Au XIXe siècle, on ne trouvait des rillettes que dans le Maine et en Touraine. Les rillettes de Tours étaient appréciées bien cuites et roussies, contrairement aux rillettes du Mans, très claires. En 1836, Balzac les célèbre par la voix de Félix de Vandenesse, héros du Lys dans la vallée :

« Cette préparation, si prisée par quelques gourmands, paraît rarement à Tours sur les tables aristocratiques, si j'en entendis parler avant d'être mis en pension, je n'avais jamais eu le bonheur de voir étendre pour moi cette brune confiture sur une tartine de pain ; mais elle n'aurait pas été de mode à la pension, mon envie n'en eût pas été moins vive, car elle était devenue comme une idée fixe, semblable au désir qu'inspiraient à l'une des plus élégantes duchesses de Paris les ragoûts cuisinés par les portières, et qu'en sa qualité de femme, elle satisfit . 

Les enfants devinent la convoitise dans les regards aussi bien que vous y lisez l'amour : je devins alors un excellent sujet de moquerie. Mes camarades, qui presque tous appartenaient à la petite bourgeoisie, venaient me présenter leurs excellentes rillettes en me demandant si je savais comment elles se faisaient, où elles se vendaient, pourquoi je n'en avais pas. Ils se pourléchaient en vantant les rillons, ces résidus de porc sautés dans sa graisse et qui ressemblent à des truffes cuites ; ils douanaient mon panier, n'y trouvaient que des fromages d'Olivet, ou des fruits secs, et m'assassinaient d'un : " Tu n'as donc pas de quoi ? " qui m'apprit à mesurer la différence mise entre mon frère et moi. Ce contraste entre mon abandon et le bonheur des autres a souillé les roses de mon enfance, et flétri ma verdoyante jeunesse. »

Les rillettes firent leur apparition sur les tables parisiennes à la fin du XIXe siècle.
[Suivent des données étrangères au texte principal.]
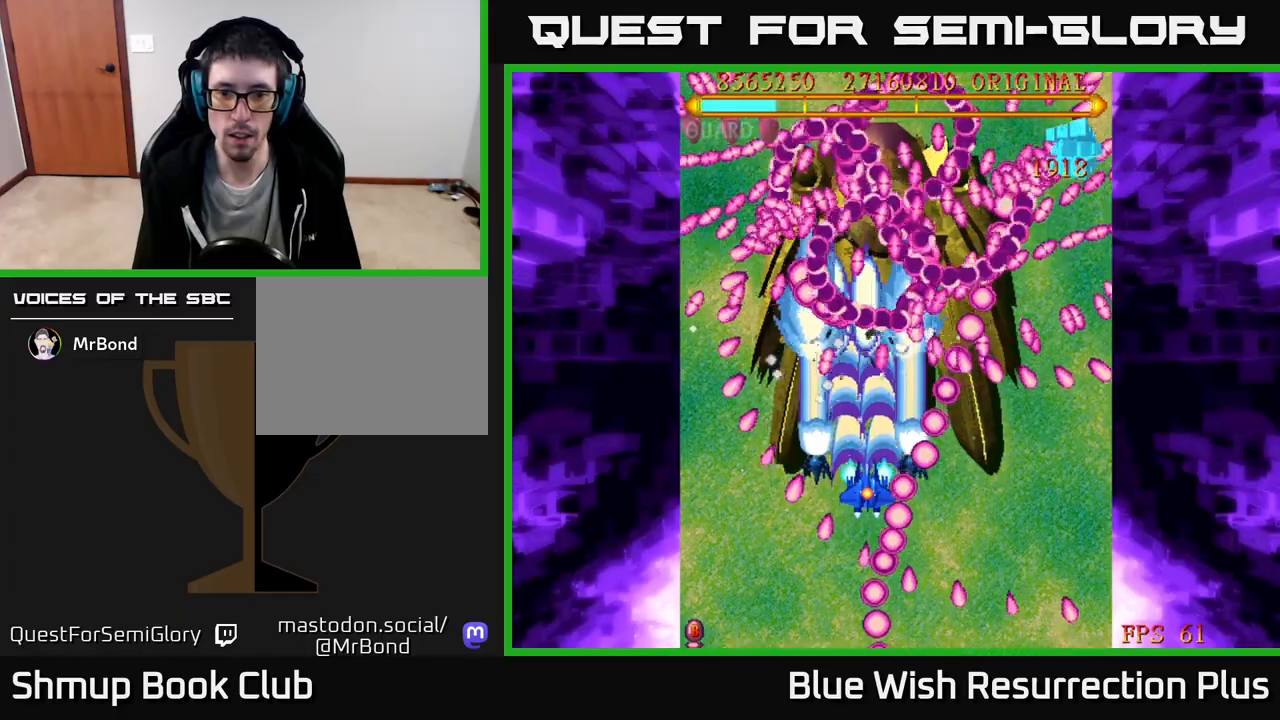
{"buttons": ["A", "DPAD_RIGHT"], "right_stick": "center", "events": [[283, "DPAD_DOWN", "down"], [300, "DPAD_RIGHT", "down"], [383, "DPAD_DOWN", "up"]]}
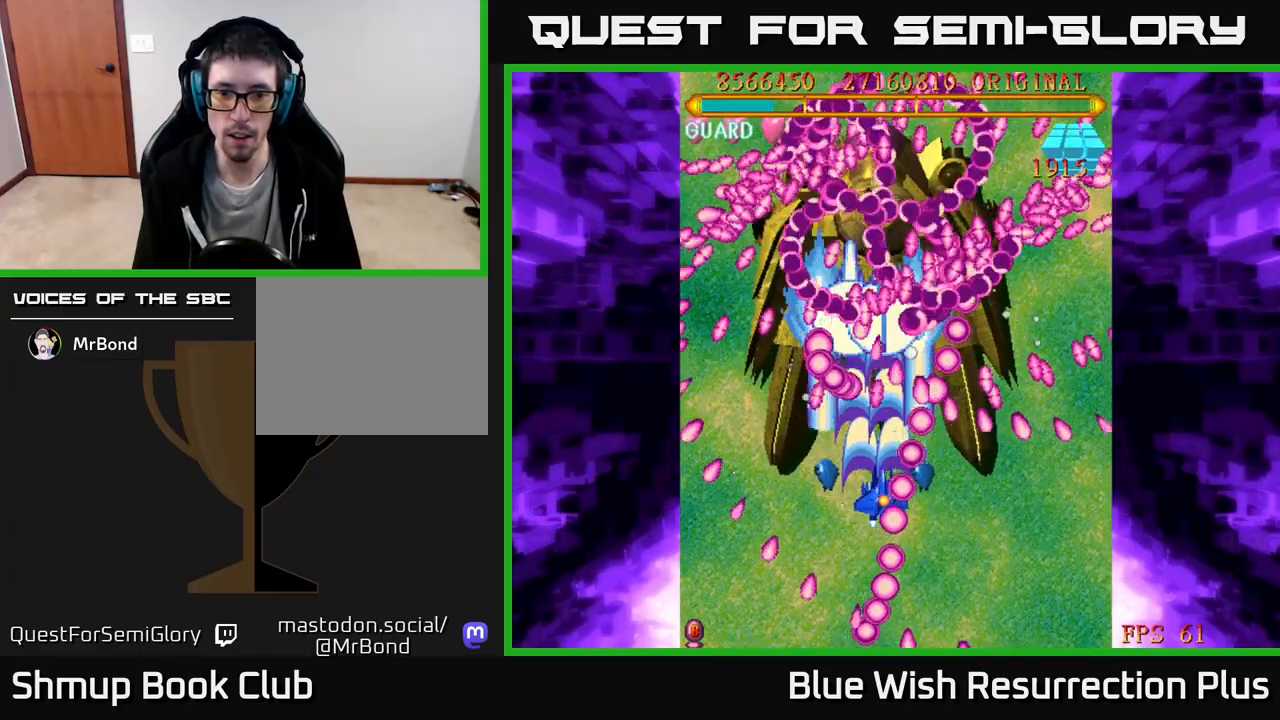
{"buttons": ["A", "DPAD_DOWN", "DPAD_LEFT"], "right_stick": "center", "events": [[17, "DPAD_DOWN", "down"], [383, "DPAD_RIGHT", "up"], [500, "DPAD_LEFT", "down"]]}
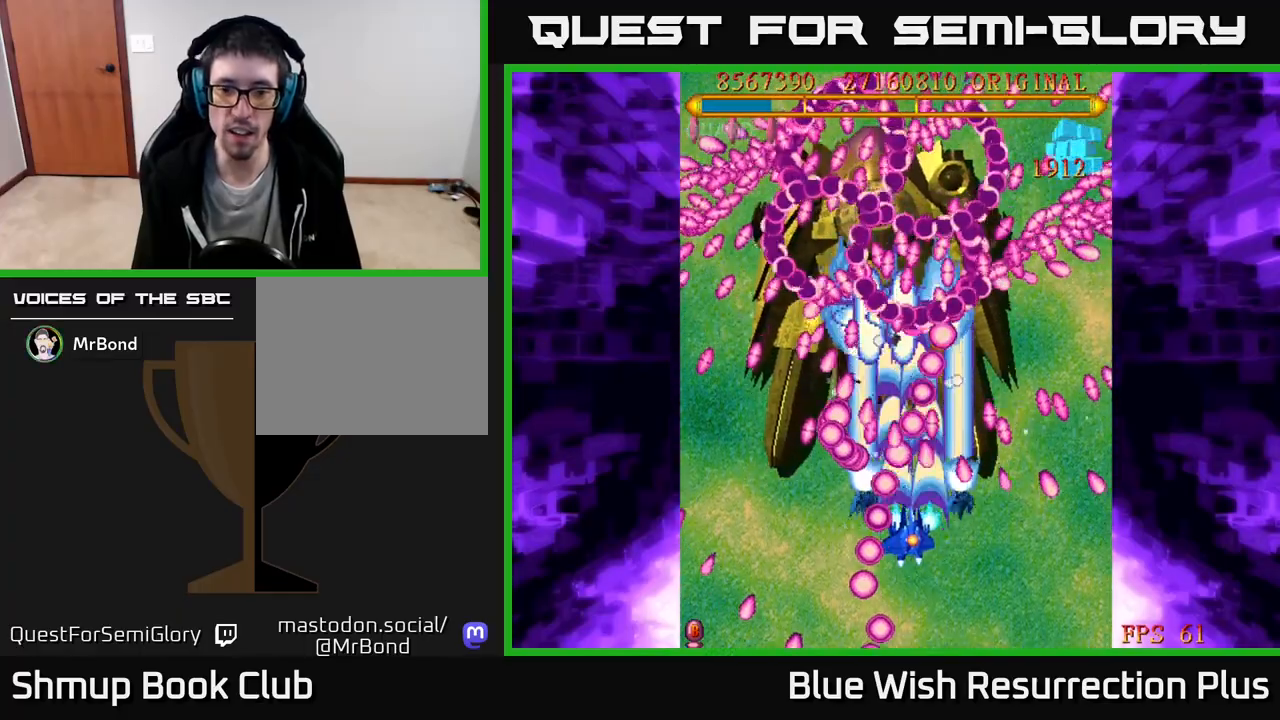
{"buttons": ["A"], "right_stick": "center", "events": [[67, "DPAD_LEFT", "up"], [267, "DPAD_DOWN", "up"]]}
Mais, au début du XXe, la notoriété des rillettes de Tours déclina au profit des rillettes du Mans, dont la renommée est signalée dans un traité de charcuterie de 1869 — il y est écrit « qu'elles jouissent depuis longtemps […] d'une certaine réputation ». La création du chemin de fer favorisa l’essor de ces dernières, en particulier, en région parisienne.

Aujourd'hui, les rillettes de Tours, qui bénéficient d’une I.G.P. (Indication Géographique Protégée) depuis 2013, sont commercialisées en pots (70 % de la production), à la coupe ou en conserve.

Leur recette est unique. Ustensile indispensable en premier lieu : un chaudron en fonte, dont les dimensions exactes déterminent la qualité finale du produit. Vient ensuite la viande de porc, qui doit être de grande qualité. Enfin, le véritable secret réside dans la cuisson, qui s’effectue, avec les os et un peu de gras, durant 6 heures, à découvert, en remuant sans cesse. Cette cuisson commence et se termine par un « coup de feu », pour donner aux rillettes leur inimitable couleur brune, leur consistance de « confiture de porc », comportant des morceaux et des fibres de viande bien apparents,… et leur saveur inégalable.

C’est ce savoir-faire que les membres de l’Association des Véritables Rillettes de Tours (Averitours) ont pour rôle de protéger. Parmi leurs actions : la mise au point d’une recette de quatre-quarts aux rillettes de Tours, qui pourrait venir, à l’apéritif, en complément des rillons et que, de plus en plus de charcutiers fabriquent artisanalement. De son côté, la Confrérie des Rillettes et des Rillons de Touraine organise, chaque année, en octobre, un concours des meilleures rillettes de Tours. 


Autre spécialité tourangelle, appréciée de Balzac, les rillons, aussi appelés grillons ou rillots, sont faits de morceaux de poitrine ou d'épaule de porc, macérés au sel, puis cuits au saindoux et colorés au caramel. C’étaient autrefois des morceaux retirés des rillettes au cours de la cuisson. Aujourd’hui, leur succès est tel qu’ils sont produits spécifiquement, mais toujours à partir de poitrine de porc longuement confite dans la graisse des rillettes. Les meilleurs rillons sont sélectionnés chaque année par un concours.